Background
A shared electronic health record (SEHR) system is distinguished by its availability to multiple healthcare providers, typically working from different institutions across health services. SEHRs are intended to facilitate clinician access to past medical history (PMH) to improve patient care and/or reduce the cost of care.1 A primary reason for building an SEHR system is to ensure that important patient information is available for unscheduled care such as medical emergencies.2 3
Our previous review of SEHR use during unscheduled care found that while many SEHRs were large in scale and serviced many millions of patients, reported record utilisation rates by clinicians were variable but low.4 Higher record access rates were found in USA and Israeli healthcare maintenance organisations (16%–30%). Lower rates were reported for nation-scale systems (1.5%–2%) or when data exchange occurred between disparate provider systems. Our subsequent study of SEHR access in a hospital emergency department (ED) demonstrated that records were routinely used and usage was growing over time.5 Usage patterns revealed the highest rates for specific groups such as older or sicker patients.
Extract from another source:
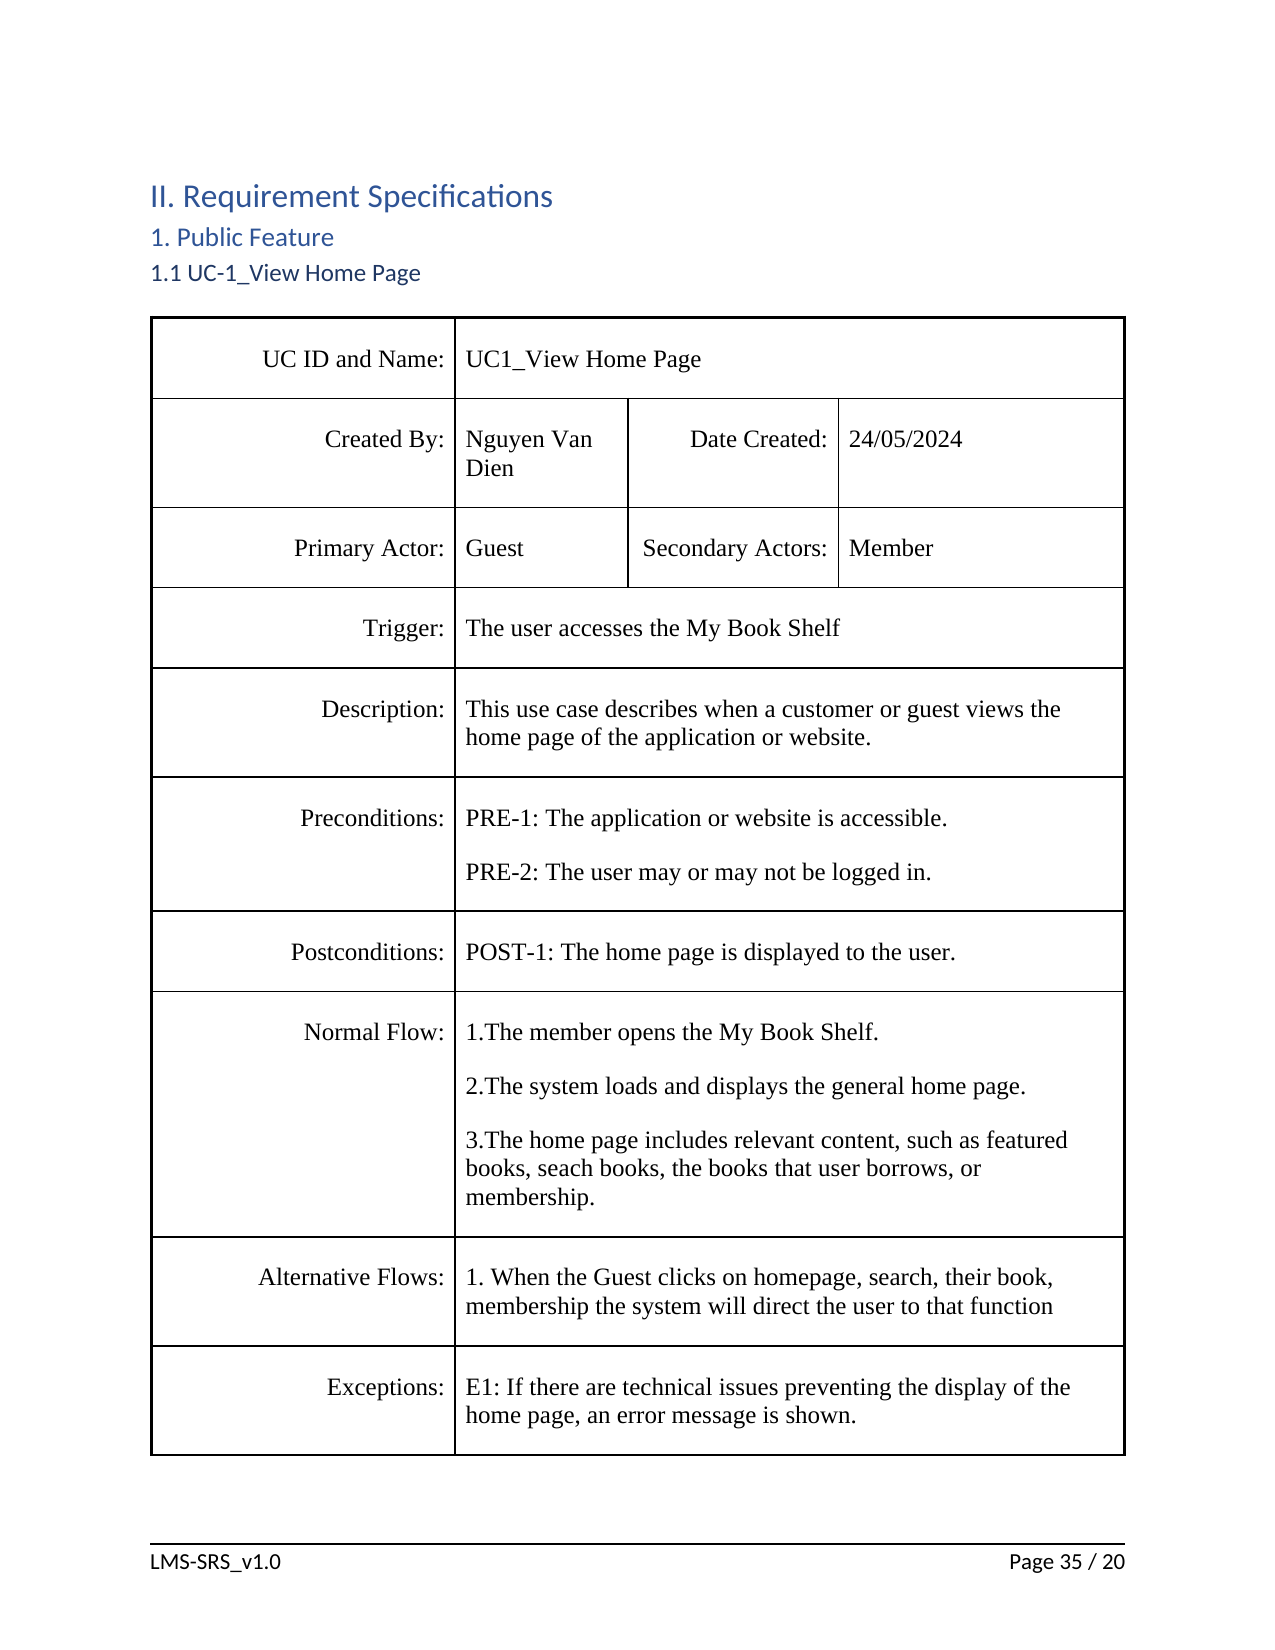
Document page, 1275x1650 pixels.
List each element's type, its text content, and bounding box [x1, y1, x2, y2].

It seems therefore that there are use cases where SEHR access is of higher value, and as a corollary, there should be SEHR designs that are more acceptable because they optimise support for those use cases. To clarify high-value SEHR use cases and designs, we undertook a survey of ED and urgent care (UC) clinicians across Australia and New Zealand. The study compared clinicians’ experiences using an SEHR to access PMH to those of clinicians with no current access, and explored technology adoption levers and specific design attributes that may make SEHR access most useful. We also explored related questions, including the value of accessing PMH during the COVID-19 (SARS-CoV-2) pandemic, of accessing advance care directives (ACDs), as well as the potential risks of using PMH, and specifically, whether accessing such data introduces a framing bias that negatively influences clinician decision making.6
Typically, an individual’s perceptions of a new technology change after exposure to it. In this study, we sought to compare the expectations of ED and UC clinicians without access to their patients’ PMH to the experiences of those clinicians that did have access.